● AIM
Convert all of the data below into a JSON list of strings with one string per line, and leave out any blank lines.

● INFORMATION GIVEN
** begin **

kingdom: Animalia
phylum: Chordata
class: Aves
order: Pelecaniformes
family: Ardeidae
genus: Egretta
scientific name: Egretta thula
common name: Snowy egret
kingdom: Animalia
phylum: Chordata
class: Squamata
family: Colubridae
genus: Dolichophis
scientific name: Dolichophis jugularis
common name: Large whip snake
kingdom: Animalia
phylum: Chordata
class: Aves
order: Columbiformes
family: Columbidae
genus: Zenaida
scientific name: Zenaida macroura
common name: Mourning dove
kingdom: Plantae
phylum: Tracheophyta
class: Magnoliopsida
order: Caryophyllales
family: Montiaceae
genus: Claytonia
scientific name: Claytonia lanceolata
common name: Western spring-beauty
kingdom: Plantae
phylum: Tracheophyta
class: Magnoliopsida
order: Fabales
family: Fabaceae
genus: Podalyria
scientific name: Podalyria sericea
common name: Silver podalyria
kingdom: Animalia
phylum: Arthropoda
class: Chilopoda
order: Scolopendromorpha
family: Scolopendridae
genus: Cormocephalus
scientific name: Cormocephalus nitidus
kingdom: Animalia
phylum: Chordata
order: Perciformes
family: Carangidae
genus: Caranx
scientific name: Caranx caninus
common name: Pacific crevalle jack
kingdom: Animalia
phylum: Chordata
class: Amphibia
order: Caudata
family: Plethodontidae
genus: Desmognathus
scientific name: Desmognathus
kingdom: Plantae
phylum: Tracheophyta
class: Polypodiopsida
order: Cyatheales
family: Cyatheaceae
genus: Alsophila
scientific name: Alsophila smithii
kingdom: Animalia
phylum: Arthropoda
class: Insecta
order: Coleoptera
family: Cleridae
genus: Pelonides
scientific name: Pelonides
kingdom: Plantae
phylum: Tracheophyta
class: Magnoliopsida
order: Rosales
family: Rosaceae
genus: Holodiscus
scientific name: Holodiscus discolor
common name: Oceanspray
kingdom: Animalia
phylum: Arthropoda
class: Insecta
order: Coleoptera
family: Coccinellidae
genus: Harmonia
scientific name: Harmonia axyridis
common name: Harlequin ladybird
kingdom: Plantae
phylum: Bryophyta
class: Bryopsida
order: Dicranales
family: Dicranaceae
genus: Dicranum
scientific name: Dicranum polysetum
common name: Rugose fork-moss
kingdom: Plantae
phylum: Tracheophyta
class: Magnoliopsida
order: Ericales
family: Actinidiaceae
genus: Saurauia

** end **

● RESULT BELOW
[
  "kingdom: Animalia",
  "phylum: Chordata",
  "class: Aves",
  "order: Pelecaniformes",
  "family: Ardeidae",
  "genus: Egretta",
  "scientific name: Egretta thula",
  "common name: Snowy egret",
  "kingdom: Animalia",
  "phylum: Chordata",
  "class: Squamata",
  "family: Colubridae",
  "genus: Dolichophis",
  "scientific name: Dolichophis jugularis",
  "common name: Large whip snake",
  "kingdom: Animalia",
  "phylum: Chordata",
  "class: Aves",
  "order: Columbiformes",
  "family: Columbidae",
  "genus: Zenaida",
  "scientific name: Zenaida macroura",
  "common name: Mourning dove",
  "kingdom: Plantae",
  "phylum: Tracheophyta",
  "class: Magnoliopsida",
  "order: Caryophyllales",
  "family: Montiaceae",
  "genus: Claytonia",
  "scientific name: Claytonia lanceolata",
  "common name: Western spring-beauty",
  "kingdom: Plantae",
  "phylum: Tracheophyta",
  "class: Magnoliopsida",
  "order: Fabales",
  "family: Fabaceae",
  "genus: Podalyria",
  "scientific name: Podalyria sericea",
  "common name: Silver podalyria",
  "kingdom: Animalia",
  "phylum: Arthropoda",
  "class: Chilopoda",
  "order: Scolopendromorpha",
  "family: Scolopendridae",
  "genus: Cormocephalus",
  "scientific name: Cormocephalus nitidus",
  "kingdom: Animalia",
  "phylum: Chordata",
  "order: Perciformes",
  "family: Carangidae",
  "genus: Caranx",
  "scientific name: Caranx caninus",
  "common name: Pacific crevalle jack",
  "kingdom: Animalia",
  "phylum: Chordata",
  "class: Amphibia",
  "order: Caudata",
  "family: Plethodontidae",
  "genus: Desmognathus",
  "scientific name: Desmognathus",
  "kingdom: Plantae",
  "phylum: Tracheophyta",
  "class: Polypodiopsida",
  "order: Cyatheales",
  "family: Cyatheaceae",
  "genus: Alsophila",
  "scientific name: Alsophila smithii",
  "kingdom: Animalia",
  "phylum: Arthropoda",
  "class: Insecta",
  "order: Coleoptera",
  "family: Cleridae",
  "genus: Pelonides",
  "scientific name: Pelonides",
  "kingdom: Plantae",
  "phylum: Tracheophyta",
  "class: Magnoliopsida",
  "order: Rosales",
  "family: Rosaceae",
  "genus: Holodiscus",
  "scientific name: Holodiscus discolor",
  "common name: Oceanspray",
  "kingdom: Animalia",
  "phylum: Arthropoda",
  "class: Insecta",
  "order: Coleoptera",
  "family: Coccinellidae",
  "genus: Harmonia",
  "scientific name: Harmonia axyridis",
  "common name: Harlequin ladybird",
  "kingdom: Plantae",
  "phylum: Bryophyta",
  "class: Bryopsida",
  "order: Dicranales",
  "family: Dicranaceae",
  "genus: Dicranum",
  "scientific name: Dicranum polysetum",
  "common name: Rugose fork-moss",
  "kingdom: Plantae",
  "phylum: Tracheophyta",
  "class: Magnoliopsida",
  "order: Ericales",
  "family: Actinidiaceae",
  "genus: Saurauia"
]